What to work on:
Copy every record exactly as it stands. Leave the pictures out.

Data shown:
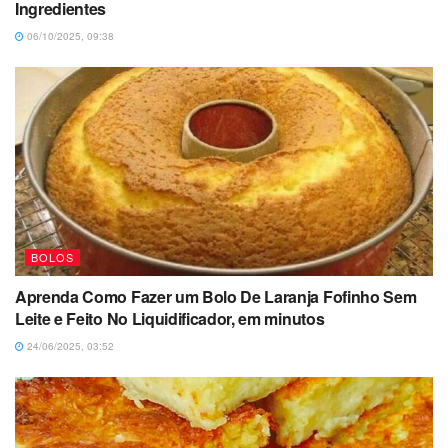
Ingredientes
06/10/2025, 09:38
BOLOS
Aprenda Como Fazer um Bolo De Laranja Fofinho Sem
Leite e Feito No Liquidificador, em minutos
24/06/2025, 03:52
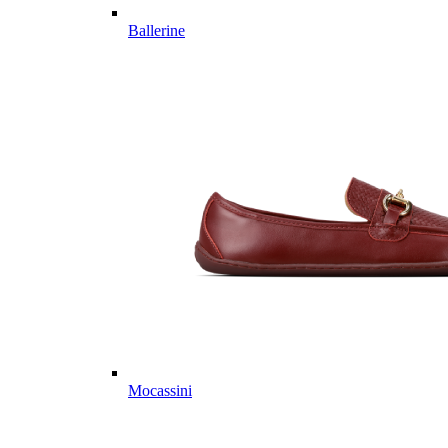
Ballerine
Mocassini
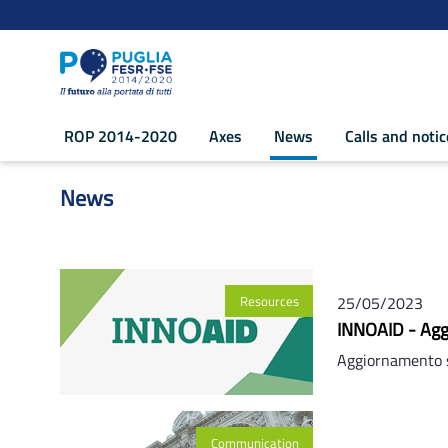
Navigation
Skip to Content
ROP 2014-2020
Axes
News
Calls and noti
News - POR Puglia 2014-2020
News
Resources
25/05/2023
INNOAID - Aggi
Aggiornamento 
Communication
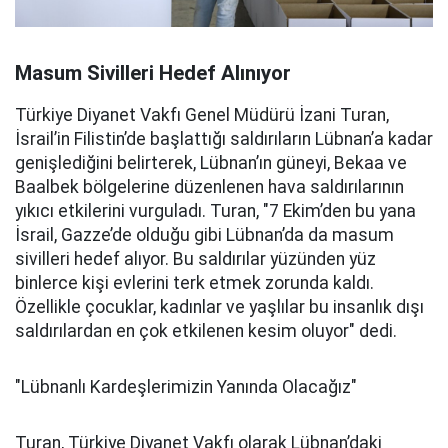
Masum Sivilleri Hedef Alınıyor
Türkiye Diyanet Vakfı Genel Müdürü İzani Turan,
İsrail’in Filistin’de başlattığı saldırıların Lübnan’a kadar
genişlediğini belirterek, Lübnan’ın güneyi, Bekaa ve
Baalbek bölgelerine düzenlenen hava saldırılarının
yıkıcı etkilerini vurguladı. Turan, "7 Ekim’den bu yana
İsrail, Gazze’de olduğu gibi Lübnan’da da masum
sivilleri hedef alıyor. Bu saldırılar yüzünden yüz
binlerce kişi evlerini terk etmek zorunda kaldı.
Özellikle çocuklar, kadınlar ve yaşlılar bu insanlık dışı
saldırılardan en çok etkilenen kesim oluyor" dedi.
"Lübnanlı Kardeşlerimizin Yanında Olacağız"
Turan, Türkiye Diyanet Vakfı olarak Lübnan’daki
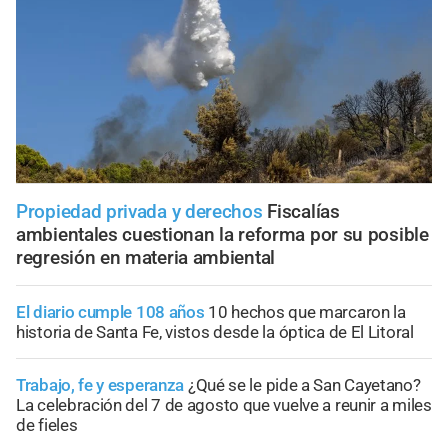
Propiedad privada y derechos
Fiscalías
ambientales cuestionan la reforma por su posible
regresión en materia ambiental
El diario cumple 108 años
10 hechos que marcaron la
historia de Santa Fe, vistos desde la óptica de El Litoral
Trabajo, fe y esperanza
¿Qué se le pide a San Cayetano?
La celebración del 7 de agosto que vuelve a reunir a miles
de fieles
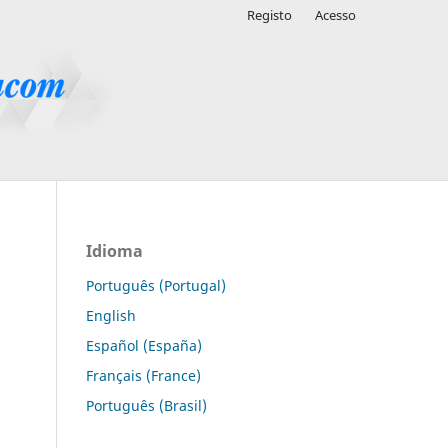
Registo
Acesso
Idioma
Português (Portugal)
English
Español (España)
Français (France)
Português (Brasil)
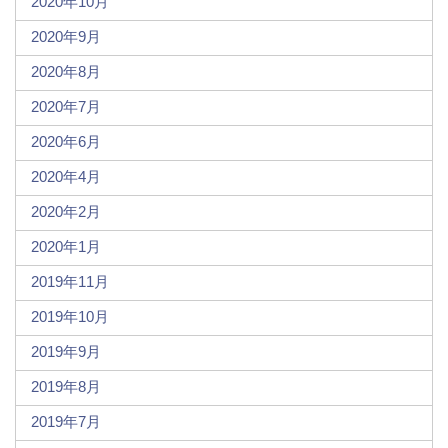
2020年10月
2020年9月
2020年8月
2020年7月
2020年6月
2020年4月
2020年2月
2020年1月
2019年11月
2019年10月
2019年9月
2019年8月
2019年7月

The completed task:
Ingredientes
06/10/2025, 09:38
BOLOS
Aprenda Como Fazer um Bolo De Laranja Fofinho Sem
Leite e Feito No Liquidificador, em minutos
24/06/2025, 03:52
Ballerine
Mocassini
Navigation
Skip to Content
ROP 2014-2020
Axes
News
Calls and noti
News - POR Puglia 2014-2020
News
Resources
25/05/2023
INNOAID - Aggi
Aggiornamento 
Communication
Masum Sivilleri Hedef Alınıyor
Türkiye Diyanet Vakfı Genel Müdürü İzani Turan,
İsrail’in Filistin’de başlattığı saldırıların Lübnan’a kadar
genişlediğini belirterek, Lübnan’ın güneyi, Bekaa ve
Baalbek bölgelerine düzenlenen hava saldırılarının
yıkıcı etkilerini vurguladı. Turan, "7 Ekim’den bu yana
İsrail, Gazze’de olduğu gibi Lübnan’da da masum
sivilleri hedef alıyor. Bu saldırılar yüzünden yüz
binlerce kişi evlerini terk etmek zorunda kaldı.
Özellikle çocuklar, kadınlar ve yaşlılar bu insanlık dışı
saldırılardan en çok etkilenen kesim oluyor" dedi.
"Lübnanlı Kardeşlerimizin Yanında Olacağız"
Turan, Türkiye Diyanet Vakfı olarak Lübnan’daki
Propiedad privada y derechos
Fiscalías
ambientales cuestionan la reforma por su posible
regresión en materia ambiental
El diario cumple 108 años
10 hechos que marcaron la
historia de Santa Fe, vistos desde la óptica de El Litoral
Trabajo, fe y esperanza
¿Qué se le pide a San Cayetano?
La celebración del 7 de agosto que vuelve a reunir a miles
de fieles
Registo
Acesso
Idioma
Português (Portugal)
English
Español (España)
Français (France)
Português (Brasil)
2020年10月
2020年9月
2020年8月
2020年7月
2020年6月
2020年4月
2020年2月
2020年1月
2019年11月
2019年10月
2019年9月
2019年8月
2019年7月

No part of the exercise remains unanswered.